Monday, October 29, 2012
Last Sunday night, we had a Night of Worship at our church. A man who I'll call John, and who is a mighty prayer warrior at our church, stood up and shared a scripture: Psalm 46:10. He read, "Be still and know that I am God. That means stop striving! This is a message for someone here tonight." I thought to myself, "huh, wonder who that's for."
The very next day, I received a disturbing, disheartening phone call. I cried out to God, "What do you want us to do?!" As those words came out of my mouth, I heard John's words in my mind, "Be still and know that I am God."
Later that day, I got a call from a dear friend who asked about my situation. I shared with her the disheartening call I had received. She said that she really felt that God didn't want us to "do" anything about this situation but trust Him--not in an inactive way--trusting God takes discipline and effort.

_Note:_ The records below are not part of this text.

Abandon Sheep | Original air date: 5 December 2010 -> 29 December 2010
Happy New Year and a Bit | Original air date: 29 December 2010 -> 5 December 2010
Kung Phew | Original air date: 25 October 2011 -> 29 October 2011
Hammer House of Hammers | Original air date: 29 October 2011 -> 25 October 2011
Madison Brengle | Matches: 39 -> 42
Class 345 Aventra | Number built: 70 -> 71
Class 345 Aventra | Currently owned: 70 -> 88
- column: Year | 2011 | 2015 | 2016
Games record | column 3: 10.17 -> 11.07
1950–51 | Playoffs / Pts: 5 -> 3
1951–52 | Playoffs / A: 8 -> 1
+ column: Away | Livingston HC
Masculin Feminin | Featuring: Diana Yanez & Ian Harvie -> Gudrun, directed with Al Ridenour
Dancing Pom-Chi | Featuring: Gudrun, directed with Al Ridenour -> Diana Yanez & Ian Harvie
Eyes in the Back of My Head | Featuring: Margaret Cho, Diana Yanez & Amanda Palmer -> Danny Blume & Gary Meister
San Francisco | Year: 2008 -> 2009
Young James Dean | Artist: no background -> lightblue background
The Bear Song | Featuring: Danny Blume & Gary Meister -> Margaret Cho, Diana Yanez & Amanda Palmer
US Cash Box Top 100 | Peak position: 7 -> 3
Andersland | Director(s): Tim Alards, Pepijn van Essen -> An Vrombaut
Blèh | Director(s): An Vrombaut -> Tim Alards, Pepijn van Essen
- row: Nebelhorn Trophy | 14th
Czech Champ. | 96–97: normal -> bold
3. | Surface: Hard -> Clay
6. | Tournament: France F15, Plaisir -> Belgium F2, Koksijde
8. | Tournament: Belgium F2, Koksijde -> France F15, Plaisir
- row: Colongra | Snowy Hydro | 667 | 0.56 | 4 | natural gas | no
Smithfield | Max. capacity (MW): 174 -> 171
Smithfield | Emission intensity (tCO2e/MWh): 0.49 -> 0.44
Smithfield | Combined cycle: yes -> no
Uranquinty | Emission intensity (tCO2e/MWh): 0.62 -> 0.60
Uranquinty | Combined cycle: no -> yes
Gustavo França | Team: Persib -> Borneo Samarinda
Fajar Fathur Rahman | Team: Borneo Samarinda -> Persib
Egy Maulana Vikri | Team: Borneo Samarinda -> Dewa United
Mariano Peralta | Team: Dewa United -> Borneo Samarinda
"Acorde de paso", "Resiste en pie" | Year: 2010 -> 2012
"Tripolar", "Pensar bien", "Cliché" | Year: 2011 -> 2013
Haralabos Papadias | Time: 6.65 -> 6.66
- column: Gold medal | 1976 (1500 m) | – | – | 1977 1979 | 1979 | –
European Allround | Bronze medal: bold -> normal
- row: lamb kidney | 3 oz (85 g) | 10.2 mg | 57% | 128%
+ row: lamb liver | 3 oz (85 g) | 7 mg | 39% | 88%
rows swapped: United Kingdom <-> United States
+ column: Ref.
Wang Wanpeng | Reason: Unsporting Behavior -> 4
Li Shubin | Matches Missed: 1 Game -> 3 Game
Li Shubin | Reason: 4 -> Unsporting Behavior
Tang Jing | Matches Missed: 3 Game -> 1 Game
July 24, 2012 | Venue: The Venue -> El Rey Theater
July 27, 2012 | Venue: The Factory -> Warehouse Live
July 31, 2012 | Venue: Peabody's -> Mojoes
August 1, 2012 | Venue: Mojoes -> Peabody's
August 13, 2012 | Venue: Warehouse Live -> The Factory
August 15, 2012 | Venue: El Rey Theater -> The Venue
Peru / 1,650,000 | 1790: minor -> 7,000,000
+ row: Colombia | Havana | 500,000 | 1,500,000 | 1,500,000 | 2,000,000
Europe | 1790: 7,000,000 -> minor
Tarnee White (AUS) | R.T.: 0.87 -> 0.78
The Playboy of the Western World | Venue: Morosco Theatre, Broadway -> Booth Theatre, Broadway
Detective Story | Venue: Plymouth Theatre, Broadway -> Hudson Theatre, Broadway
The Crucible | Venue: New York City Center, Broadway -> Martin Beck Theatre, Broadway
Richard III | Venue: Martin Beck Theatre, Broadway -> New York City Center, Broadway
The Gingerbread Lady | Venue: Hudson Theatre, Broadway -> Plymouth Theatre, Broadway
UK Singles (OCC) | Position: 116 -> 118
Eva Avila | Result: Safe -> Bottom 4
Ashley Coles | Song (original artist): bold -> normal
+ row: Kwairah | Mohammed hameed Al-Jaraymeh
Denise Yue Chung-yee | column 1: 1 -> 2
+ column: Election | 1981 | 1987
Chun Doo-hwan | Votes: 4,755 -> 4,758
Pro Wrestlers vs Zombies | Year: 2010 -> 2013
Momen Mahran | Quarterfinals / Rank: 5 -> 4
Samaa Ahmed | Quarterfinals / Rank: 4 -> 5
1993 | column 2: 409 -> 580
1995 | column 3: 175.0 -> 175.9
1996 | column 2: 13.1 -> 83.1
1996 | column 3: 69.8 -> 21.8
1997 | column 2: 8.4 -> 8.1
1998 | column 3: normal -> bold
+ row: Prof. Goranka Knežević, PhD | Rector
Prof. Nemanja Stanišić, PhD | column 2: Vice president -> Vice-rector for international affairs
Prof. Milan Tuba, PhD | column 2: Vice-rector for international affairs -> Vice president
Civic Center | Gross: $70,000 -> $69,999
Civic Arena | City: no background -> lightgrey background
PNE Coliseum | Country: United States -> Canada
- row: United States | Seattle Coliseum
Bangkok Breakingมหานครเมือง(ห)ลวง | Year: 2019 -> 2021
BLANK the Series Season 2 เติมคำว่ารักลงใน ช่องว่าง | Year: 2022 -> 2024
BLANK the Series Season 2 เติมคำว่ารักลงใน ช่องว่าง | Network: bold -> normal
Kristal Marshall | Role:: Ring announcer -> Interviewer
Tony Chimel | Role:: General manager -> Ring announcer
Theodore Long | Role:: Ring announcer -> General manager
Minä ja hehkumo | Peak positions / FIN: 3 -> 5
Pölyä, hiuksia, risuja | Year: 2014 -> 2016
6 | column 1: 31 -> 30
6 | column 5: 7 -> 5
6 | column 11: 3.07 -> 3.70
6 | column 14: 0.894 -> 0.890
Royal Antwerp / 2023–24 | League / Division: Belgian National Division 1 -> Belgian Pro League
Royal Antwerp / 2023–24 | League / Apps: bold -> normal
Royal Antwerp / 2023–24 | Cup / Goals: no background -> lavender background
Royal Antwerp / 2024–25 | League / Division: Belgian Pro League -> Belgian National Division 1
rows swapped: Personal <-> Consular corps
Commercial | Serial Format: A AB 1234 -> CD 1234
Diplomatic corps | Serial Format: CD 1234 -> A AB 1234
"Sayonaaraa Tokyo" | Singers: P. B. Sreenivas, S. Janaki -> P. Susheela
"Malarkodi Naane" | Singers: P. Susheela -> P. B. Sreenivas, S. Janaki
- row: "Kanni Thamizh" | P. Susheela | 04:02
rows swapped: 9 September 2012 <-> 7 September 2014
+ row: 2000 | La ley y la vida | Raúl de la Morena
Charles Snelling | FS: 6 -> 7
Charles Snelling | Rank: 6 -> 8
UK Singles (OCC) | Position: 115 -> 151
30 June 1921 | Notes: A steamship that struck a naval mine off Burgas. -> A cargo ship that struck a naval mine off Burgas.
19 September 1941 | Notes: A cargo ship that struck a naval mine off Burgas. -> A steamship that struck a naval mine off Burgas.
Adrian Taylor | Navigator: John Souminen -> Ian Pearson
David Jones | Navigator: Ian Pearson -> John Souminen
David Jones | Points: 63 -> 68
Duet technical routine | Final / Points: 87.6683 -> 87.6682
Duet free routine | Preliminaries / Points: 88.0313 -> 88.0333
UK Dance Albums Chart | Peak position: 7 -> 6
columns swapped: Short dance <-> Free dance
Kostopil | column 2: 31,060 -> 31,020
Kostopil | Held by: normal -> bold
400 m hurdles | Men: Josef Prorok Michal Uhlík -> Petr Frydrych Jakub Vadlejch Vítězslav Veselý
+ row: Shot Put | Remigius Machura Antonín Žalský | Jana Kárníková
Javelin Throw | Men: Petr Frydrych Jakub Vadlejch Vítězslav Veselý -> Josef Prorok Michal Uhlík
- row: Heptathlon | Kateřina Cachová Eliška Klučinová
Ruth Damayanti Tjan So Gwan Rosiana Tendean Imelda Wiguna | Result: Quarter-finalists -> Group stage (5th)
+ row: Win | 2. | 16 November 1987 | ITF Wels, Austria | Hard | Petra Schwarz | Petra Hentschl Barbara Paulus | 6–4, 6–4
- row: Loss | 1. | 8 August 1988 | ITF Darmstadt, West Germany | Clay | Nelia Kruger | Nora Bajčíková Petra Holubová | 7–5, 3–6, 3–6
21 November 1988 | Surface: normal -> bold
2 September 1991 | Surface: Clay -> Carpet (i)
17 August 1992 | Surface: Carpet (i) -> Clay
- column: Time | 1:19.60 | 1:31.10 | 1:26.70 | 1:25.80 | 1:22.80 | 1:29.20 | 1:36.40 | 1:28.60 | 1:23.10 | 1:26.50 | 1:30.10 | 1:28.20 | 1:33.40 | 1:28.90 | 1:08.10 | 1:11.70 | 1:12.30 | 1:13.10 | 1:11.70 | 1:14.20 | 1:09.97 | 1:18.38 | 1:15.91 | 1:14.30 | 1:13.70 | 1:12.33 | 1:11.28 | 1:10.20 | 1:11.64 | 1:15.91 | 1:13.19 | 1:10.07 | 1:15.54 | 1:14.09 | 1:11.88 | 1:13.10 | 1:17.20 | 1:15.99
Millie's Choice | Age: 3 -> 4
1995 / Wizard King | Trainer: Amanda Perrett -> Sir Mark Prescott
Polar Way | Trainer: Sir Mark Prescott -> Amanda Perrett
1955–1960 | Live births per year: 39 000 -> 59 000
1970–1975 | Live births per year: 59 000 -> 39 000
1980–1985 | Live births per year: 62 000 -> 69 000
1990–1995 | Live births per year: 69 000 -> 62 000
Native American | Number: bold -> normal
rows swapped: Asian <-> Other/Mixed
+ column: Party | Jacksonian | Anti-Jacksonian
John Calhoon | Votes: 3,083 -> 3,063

But she said she really didn't think we were to "do" anything but rest in His faithfulness. When she finished, I had to tell her about my experience with Psalm 46:10 just hours before her phone call.
That was one week ago today. Last night, I tossed and turned, thinking about this situation, wishing there was something I could do. It hurts so much to stand by and watch a loved one struggle.
Guess what my devotional was this morning? Yep, Psalm 46:1-11.
Lord, teach me to stop striving and rest in You, trust in Your faithfulness. Teach me to actively "know that You are God."